_What is required:_
The output must match the entries below exactly.

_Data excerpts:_
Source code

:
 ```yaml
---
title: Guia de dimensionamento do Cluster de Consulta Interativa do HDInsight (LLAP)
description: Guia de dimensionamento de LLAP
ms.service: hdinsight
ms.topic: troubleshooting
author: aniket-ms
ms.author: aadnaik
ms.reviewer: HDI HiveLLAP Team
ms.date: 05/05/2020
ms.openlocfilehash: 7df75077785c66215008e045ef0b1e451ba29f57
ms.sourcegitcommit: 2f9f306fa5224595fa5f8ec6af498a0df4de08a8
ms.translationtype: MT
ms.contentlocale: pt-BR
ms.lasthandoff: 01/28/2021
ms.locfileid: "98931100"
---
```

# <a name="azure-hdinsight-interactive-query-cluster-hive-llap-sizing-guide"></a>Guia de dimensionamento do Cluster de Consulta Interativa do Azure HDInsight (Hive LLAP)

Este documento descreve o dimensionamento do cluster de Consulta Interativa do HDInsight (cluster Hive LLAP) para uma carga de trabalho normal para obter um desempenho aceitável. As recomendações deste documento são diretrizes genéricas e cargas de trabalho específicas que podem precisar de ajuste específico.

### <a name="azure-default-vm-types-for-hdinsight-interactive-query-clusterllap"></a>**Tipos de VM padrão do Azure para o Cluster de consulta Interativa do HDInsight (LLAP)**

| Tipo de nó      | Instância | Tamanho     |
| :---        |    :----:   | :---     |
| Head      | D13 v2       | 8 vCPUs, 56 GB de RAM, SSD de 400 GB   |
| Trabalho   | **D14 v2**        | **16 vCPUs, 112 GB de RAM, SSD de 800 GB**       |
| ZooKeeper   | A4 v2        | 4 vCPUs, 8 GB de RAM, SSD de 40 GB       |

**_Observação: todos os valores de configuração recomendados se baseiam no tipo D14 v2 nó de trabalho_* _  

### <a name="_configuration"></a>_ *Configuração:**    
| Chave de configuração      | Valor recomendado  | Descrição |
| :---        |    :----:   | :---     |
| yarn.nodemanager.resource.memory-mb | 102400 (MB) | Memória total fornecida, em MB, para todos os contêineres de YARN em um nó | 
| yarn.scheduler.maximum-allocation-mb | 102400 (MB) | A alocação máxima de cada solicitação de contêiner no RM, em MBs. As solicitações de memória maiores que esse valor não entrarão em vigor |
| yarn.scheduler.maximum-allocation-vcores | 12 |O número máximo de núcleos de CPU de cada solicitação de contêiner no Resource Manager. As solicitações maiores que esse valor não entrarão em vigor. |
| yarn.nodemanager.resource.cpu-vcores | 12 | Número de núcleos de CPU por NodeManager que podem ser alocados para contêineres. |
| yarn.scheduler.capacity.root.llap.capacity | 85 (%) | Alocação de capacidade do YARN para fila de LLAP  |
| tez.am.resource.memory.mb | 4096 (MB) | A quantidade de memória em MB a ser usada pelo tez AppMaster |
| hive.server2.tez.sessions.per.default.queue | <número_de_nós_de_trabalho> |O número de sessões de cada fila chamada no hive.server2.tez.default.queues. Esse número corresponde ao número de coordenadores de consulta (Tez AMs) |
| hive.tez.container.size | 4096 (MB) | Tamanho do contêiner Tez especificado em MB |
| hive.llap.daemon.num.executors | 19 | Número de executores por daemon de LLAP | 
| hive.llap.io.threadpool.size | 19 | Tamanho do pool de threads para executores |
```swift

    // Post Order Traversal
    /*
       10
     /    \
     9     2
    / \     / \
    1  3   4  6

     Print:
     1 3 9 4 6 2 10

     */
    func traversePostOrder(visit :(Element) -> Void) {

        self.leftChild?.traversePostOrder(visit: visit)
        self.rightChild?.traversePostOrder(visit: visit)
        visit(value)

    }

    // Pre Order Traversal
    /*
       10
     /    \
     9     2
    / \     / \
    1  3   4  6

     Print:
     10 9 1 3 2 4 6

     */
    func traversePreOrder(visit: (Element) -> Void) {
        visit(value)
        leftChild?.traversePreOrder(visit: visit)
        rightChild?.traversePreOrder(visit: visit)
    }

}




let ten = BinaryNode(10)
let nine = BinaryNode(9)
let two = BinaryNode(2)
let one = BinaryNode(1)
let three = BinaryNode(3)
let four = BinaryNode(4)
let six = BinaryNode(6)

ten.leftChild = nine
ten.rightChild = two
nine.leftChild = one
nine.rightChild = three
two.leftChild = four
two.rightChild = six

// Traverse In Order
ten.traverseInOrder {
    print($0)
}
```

_Result for this task:_
Source code

:
 ```yaml
---
title: Guia de dimensionamento do Cluster de Consulta Interativa do HDInsight (LLAP)
description: Guia de dimensionamento de LLAP
ms.service: hdinsight
ms.topic: troubleshooting
author: aniket-ms
ms.author: aadnaik
ms.reviewer: HDI HiveLLAP Team
ms.date: 05/05/2020
ms.openlocfilehash: 7df75077785c66215008e045ef0b1e451ba29f57
ms.sourcegitcommit: 2f9f306fa5224595fa5f8ec6af498a0df4de08a8
ms.translationtype: MT
ms.contentlocale: pt-BR
ms.lasthandoff: 01/28/2021
ms.locfileid: "98931100"
---
```

# <a name="azure-hdinsight-interactive-query-cluster-hive-llap-sizing-guide"></a>Guia de dimensionamento do Cluster de Consulta Interativa do Azure HDInsight (Hive LLAP)

Este documento descreve o dimensionamento do cluster de Consulta Interativa do HDInsight (cluster Hive LLAP) para uma carga de trabalho normal para obter um desempenho aceitável. As recomendações deste documento são diretrizes genéricas e cargas de trabalho específicas que podem precisar de ajuste específico.

### <a name="azure-default-vm-types-for-hdinsight-interactive-query-clusterllap"></a>**Tipos de VM padrão do Azure para o Cluster de consulta Interativa do HDInsight (LLAP)**

| Tipo de nó      | Instância | Tamanho     |
| :---        |    :----:   | :---     |
| Head      | D13 v2       | 8 vCPUs, 56 GB de RAM, SSD de 400 GB   |
| Trabalho   | **D14 v2**        | **16 vCPUs, 112 GB de RAM, SSD de 800 GB**       |
| ZooKeeper   | A4 v2        | 4 vCPUs, 8 GB de RAM, SSD de 40 GB       |

**_Observação: todos os valores de configuração recomendados se baseiam no tipo D14 v2 nó de trabalho_* _  

### <a name="_configuration"></a>_ *Configuração:**    
| Chave de configuração      | Valor recomendado  | Descrição |
| :---        |    :----:   | :---     |
| yarn.nodemanager.resource.memory-mb | 102400 (MB) | Memória total fornecida, em MB, para todos os contêineres de YARN em um nó | 
| yarn.scheduler.maximum-allocation-mb | 102400 (MB) | A alocação máxima de cada solicitação de contêiner no RM, em MBs. As solicitações de memória maiores que esse valor não entrarão em vigor |
| yarn.scheduler.maximum-allocation-vcores | 12 |O número máximo de núcleos de CPU de cada solicitação de contêiner no Resource Manager. As solicitações maiores que esse valor não entrarão em vigor. |
| yarn.nodemanager.resource.cpu-vcores | 12 | Número de núcleos de CPU por NodeManager que podem ser alocados para contêineres. |
| yarn.scheduler.capacity.root.llap.capacity | 85 (%) | Alocação de capacidade do YARN para fila de LLAP  |
| tez.am.resource.memory.mb | 4096 (MB) | A quantidade de memória em MB a ser usada pelo tez AppMaster |
| hive.server2.tez.sessions.per.default.queue | <número_de_nós_de_trabalho> |O número de sessões de cada fila chamada no hive.server2.tez.default.queues. Esse número corresponde ao número de coordenadores de consulta (Tez AMs) |
| hive.tez.container.size | 4096 (MB) | Tamanho do contêiner Tez especificado em MB |
| hive.llap.daemon.num.executors | 19 | Número de executores por daemon de LLAP | 
| hive.llap.io.threadpool.size | 19 | Tamanho do pool de threads para executores |
```swift

    // Post Order Traversal
    /*
       10
     /    \
     9     2
    / \     / \
    1  3   4  6

     Print:
     1 3 9 4 6 2 10

     */
    func traversePostOrder(visit :(Element) -> Void) {

        self.leftChild?.traversePostOrder(visit: visit)
        self.rightChild?.traversePostOrder(visit: visit)
        visit(value)

    }

    // Pre Order Traversal
    /*
       10
     /    \
     9     2
    / \     / \
    1  3   4  6

     Print:
     10 9 1 3 2 4 6

     */
    func traversePreOrder(visit: (Element) -> Void) {
        visit(value)
        leftChild?.traversePreOrder(visit: visit)
        rightChild?.traversePreOrder(visit: visit)
    }

}




let ten = BinaryNode(10)
let nine = BinaryNode(9)
let two = BinaryNode(2)
let one = BinaryNode(1)
let three = BinaryNode(3)
let four = BinaryNode(4)
let six = BinaryNode(6)

ten.leftChild = nine
ten.rightChild = two
nine.leftChild = one
nine.rightChild = three
two.leftChild = four
two.rightChild = six

// Traverse In Order
ten.traverseInOrder {
    print($0)
}
```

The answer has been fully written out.